Reading text -

2). wheels with tires on them. need to paint the rim itself one color but the tire black or some variation thereof. i usually end up setting the wheel on a toothpick and rotating it with the brush up on the side of the tire. This isn't as neat as i'd like. masking solution?

any advice?
  • Member since
    January 2004
  • From: USA
Posted by MusicCity on Wednesday, January 19, 2005 3:24 PM
I assume you mean small parts that are molded onto larger parts and not small parts that you could paint separately before they are glued in place.

For cockpit and wheel well wiring on airplanes, which is also usually molded in place, I usually use a number 20/0 spotter brush (available at most art supply stores) and paint that is somewhat on the thin side. Start painting in an area away from where the mold line joins, and then use the end of brush to push paint toward the joint. That works better for me than just pulling the brush along the part, but it does get tedious when the areas are very long. If you make a mistake and go over the line, just let the paint dry thoroughly and then touch things up with your base color.

For tires and wheels I usually airbrush the lighter color (normally the silver on the wheels) and then hand paint the darker color. Use pretty thin paint and it will usually run down into the groove between the wheel and tire.

There are liquid masking agents but they have to be painted on as well. If I'm going to paint them on I might just as well paint the color instead. Besides, most of them don't work well on acrylics and that's what most of my painting is done with.
Scott Craig -- Nashville, TN -- My Website -- My Models Page
  • Member since
    November 2005
Posted by Anonymous on Wednesday, January 19, 2005 3:25 PM
QUOTE: 2). wheels with tires on them. need to paint the rim itself one color but the tire black or some variation thereof. i usually end up setting the wheel on a toothpick and rotating it with the brush up on the side of the tire. This isn't as neat as i'd like. masking solution?


For this one, get a flat lid bigger then the wheel.
pour paint in the lid so that it reaches the edge of the wheel rim,but not the rim itself.
now roll the wheel in the paint, instead of the brush method.

  • Member since
    January 2003
  • From: The Hoosier State
Posted by plasticmod992 on Wednesday, January 19, 2005 11:56 PM
I'd echo MusicCity's suggestion, as I've have better control with a paint brush. Frequently, aircraft canopy decking has the molded-in detail that I think were talking about. When I have to paint a large molded-in detai area, I use a No.4 flat brush and "dry brush" the details. When I have smaller area or one or two to pick out, I use the No. 18/0 spotter.

Description of the task -
Could you return, word for word, the passage of the thread on painting model wheels starting with "There are liquid" and going on through "is done with."?

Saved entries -

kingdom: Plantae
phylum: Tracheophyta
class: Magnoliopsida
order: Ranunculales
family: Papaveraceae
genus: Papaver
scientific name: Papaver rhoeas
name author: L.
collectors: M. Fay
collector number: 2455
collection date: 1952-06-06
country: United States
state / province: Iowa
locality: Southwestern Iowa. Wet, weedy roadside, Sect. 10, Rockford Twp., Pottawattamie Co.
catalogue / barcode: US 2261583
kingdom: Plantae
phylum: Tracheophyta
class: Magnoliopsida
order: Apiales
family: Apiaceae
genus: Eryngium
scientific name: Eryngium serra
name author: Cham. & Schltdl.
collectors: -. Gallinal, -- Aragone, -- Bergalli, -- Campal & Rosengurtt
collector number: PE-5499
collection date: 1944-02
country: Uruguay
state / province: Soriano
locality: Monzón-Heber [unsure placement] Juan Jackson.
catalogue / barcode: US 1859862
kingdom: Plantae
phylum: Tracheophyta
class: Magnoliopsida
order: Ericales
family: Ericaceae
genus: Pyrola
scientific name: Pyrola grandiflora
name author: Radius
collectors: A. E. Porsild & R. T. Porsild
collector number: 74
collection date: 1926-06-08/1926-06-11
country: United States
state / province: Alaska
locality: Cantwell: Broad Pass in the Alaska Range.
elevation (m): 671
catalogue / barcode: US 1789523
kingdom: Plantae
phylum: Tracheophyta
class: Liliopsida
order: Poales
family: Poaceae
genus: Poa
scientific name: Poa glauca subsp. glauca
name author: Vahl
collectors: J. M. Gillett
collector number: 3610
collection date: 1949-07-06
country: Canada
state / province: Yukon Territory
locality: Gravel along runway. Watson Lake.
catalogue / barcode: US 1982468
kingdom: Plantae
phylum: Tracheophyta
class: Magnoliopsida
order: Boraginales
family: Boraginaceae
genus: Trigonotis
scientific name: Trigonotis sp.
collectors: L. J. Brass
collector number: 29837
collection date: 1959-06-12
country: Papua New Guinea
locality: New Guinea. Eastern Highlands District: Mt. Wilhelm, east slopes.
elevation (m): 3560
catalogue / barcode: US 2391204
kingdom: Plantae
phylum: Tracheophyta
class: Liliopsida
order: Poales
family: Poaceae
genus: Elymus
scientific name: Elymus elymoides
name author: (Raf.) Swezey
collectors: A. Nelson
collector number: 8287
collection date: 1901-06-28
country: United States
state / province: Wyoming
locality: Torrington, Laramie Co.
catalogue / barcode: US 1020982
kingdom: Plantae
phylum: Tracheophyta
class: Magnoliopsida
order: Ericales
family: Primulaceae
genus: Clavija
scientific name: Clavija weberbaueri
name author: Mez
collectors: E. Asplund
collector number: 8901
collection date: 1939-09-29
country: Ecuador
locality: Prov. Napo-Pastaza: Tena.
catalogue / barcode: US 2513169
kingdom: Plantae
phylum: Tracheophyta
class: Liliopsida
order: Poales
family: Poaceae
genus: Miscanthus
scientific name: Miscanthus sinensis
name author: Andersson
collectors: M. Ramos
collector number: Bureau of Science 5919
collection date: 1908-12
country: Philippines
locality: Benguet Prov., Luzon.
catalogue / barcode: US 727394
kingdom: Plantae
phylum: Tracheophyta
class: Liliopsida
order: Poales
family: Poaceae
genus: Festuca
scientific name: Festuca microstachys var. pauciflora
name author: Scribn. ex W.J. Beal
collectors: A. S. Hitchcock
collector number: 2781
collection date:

Response -
There are liquid masking agents but they have to be painted on as well. If I'm going to paint them on I might just as well paint the color instead. Besides, most of them don't work well on acrylics and that's what most of my painting is done with.